Much of that is thanks to Flash, the animation software that made the 2004 cartoon of George W. Bush and John Kerry from JibJab possible. The Flash Player is what lets you watch videos on YouTube and Hulu. Flash is integrated into a bunch of Web applications like TurboTax, and it powers many of the games we use to waste time at work.

Tom Fulp is one of the early adopters of Flash. He founded Newgrounds, home of one of the largest Flash development communities on the Internet.

"It definitely made the Internet more fun and more lively. It would have been a much more static and quiet place if not for Flash," he says.

Fulp says what made Flash catch on was ease of use — it allowed artists to easily draw, animate and program content all in one place.

"Flash basically lets you take any talent you have — whether you're good at drawing or good at programming or good at music — you can inject that talent into Flash in some form to create something."

Jonathan Gay is the man who dreamed up Flash. Seventeen years ago, he designed a drawing program for what was the latest technology back then — the tablet computer.

Tablets may do better this year, but two decades ago they bombed — and Gay had to go back to the drawing board.

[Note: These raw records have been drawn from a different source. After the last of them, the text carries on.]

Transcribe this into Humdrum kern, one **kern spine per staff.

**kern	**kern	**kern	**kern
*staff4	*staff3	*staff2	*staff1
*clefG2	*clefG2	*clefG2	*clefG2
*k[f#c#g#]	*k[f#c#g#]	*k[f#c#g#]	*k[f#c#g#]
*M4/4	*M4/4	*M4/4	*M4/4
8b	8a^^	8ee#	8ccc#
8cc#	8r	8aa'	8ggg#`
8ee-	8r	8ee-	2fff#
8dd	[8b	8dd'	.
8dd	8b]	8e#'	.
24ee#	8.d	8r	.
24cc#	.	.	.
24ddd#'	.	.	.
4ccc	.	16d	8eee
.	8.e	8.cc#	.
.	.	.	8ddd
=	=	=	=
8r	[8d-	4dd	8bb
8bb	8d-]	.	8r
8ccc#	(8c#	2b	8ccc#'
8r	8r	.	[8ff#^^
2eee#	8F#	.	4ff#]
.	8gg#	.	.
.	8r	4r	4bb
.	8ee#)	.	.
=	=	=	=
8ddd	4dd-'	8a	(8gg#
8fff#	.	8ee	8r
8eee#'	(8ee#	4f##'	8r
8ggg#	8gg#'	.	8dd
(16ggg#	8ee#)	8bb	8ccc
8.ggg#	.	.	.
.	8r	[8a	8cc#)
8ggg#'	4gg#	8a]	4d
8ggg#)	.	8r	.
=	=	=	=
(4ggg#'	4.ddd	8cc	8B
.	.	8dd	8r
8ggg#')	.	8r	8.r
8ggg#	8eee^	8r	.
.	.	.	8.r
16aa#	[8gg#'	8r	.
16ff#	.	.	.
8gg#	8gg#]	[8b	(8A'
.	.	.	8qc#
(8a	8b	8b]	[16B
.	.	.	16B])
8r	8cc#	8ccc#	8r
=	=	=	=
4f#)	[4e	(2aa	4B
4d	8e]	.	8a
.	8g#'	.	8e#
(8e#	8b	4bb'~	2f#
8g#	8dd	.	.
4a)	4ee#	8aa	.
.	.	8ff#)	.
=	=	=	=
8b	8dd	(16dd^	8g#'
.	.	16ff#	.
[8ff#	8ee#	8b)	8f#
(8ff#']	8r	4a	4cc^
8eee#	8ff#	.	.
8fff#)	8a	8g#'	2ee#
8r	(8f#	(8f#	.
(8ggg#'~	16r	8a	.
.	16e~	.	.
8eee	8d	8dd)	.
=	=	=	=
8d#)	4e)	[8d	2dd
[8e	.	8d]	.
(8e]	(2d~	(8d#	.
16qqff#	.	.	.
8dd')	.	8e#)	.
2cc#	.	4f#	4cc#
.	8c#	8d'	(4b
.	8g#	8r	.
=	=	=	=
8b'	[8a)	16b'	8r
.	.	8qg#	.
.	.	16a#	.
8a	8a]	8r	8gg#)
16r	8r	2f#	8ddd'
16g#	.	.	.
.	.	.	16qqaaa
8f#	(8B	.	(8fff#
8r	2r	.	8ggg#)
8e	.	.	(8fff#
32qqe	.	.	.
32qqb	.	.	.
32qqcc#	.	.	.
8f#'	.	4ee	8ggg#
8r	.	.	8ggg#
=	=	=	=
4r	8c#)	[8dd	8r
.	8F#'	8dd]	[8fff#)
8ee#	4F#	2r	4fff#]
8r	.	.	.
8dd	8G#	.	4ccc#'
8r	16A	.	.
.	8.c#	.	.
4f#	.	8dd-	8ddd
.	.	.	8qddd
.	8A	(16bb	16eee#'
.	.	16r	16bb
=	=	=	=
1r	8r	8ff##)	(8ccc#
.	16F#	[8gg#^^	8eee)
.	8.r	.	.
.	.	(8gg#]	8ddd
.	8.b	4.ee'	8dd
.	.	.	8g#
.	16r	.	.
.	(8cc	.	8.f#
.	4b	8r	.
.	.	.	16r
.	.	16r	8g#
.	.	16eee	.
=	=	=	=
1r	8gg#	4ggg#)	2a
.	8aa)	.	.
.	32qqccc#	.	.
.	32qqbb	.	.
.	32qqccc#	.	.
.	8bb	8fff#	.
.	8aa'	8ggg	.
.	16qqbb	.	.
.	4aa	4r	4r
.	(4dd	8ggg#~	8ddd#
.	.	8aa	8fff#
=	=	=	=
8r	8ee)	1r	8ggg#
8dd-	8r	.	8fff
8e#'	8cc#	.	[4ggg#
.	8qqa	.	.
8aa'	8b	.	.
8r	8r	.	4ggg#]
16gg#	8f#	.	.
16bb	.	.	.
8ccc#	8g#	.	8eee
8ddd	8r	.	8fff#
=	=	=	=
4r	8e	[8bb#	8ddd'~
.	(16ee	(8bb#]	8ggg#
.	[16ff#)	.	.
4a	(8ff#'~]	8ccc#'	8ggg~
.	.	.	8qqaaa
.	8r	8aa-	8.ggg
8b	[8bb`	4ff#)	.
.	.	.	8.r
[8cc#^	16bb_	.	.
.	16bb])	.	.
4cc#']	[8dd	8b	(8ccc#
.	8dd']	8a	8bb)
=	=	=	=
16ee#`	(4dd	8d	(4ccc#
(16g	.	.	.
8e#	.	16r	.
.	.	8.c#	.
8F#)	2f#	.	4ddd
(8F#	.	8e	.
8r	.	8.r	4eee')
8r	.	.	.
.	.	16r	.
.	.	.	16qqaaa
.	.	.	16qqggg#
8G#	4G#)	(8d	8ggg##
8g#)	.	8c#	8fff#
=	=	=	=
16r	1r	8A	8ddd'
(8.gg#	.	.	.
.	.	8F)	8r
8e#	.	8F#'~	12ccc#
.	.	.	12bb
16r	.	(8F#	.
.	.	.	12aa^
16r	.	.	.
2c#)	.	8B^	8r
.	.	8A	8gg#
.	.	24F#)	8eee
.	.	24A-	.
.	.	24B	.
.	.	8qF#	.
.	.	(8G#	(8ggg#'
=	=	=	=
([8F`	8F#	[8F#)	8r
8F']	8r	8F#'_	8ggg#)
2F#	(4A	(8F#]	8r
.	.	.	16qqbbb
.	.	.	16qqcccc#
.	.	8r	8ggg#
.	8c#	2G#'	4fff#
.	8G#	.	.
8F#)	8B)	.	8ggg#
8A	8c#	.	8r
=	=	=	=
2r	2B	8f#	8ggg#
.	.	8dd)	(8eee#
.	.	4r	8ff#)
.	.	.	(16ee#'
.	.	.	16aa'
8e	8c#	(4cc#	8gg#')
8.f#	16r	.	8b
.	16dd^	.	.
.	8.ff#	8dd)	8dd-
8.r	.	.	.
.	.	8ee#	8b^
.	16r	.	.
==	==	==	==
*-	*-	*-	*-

"We were at a trade show, SIGGRAPH, where all the 3-D guys making 3-D animations for movies go every year. And a lot of people told us our drawing program would make a great animation program. We thought, 'That's kind of a good idea. It'd be fun to do, but there's only so many people wanting to make videotapes,' " he says.

Then, he thought about this new thing that looked like it could catch on: the World Wide Web.

"We became aware of it and said, 'Hey, maybe we could put it over the Internet,' " Gay says.

The program was originally called FutureSplash. It was later shortened to just Flash.

It was an immediate success. Microsoft and Disney both used it to launch new Web sites. And over the years, Flash became more sophisticated — in 2002, it began to support video. The folks behind YouTube took notice and decided to use the technology to launch their Web site three years later.

"One of the key differentiators with Flash that really made it one of the standards for video on the Internet is the fact that the video plays right in the Web browser," Gay says. The other video technologies were really separate players you had to download and activate separately."

Flash isn't without its critics. It's controlled by one company, Adobe, the same people who make Photoshop — and that troubles people who advocate for open standards on the Web.

Others complain that there's such a thing as too much Flash. Ever get distracted by one of those annoying video ads? That's led some people to install browser plugins meant to block Flash content.

Gay left the Flash team in 2005 to pursue other projects, but it would be hard to argue that his stated mission wasn't a success.

"We really just wanted to bring the Internet to life," he says.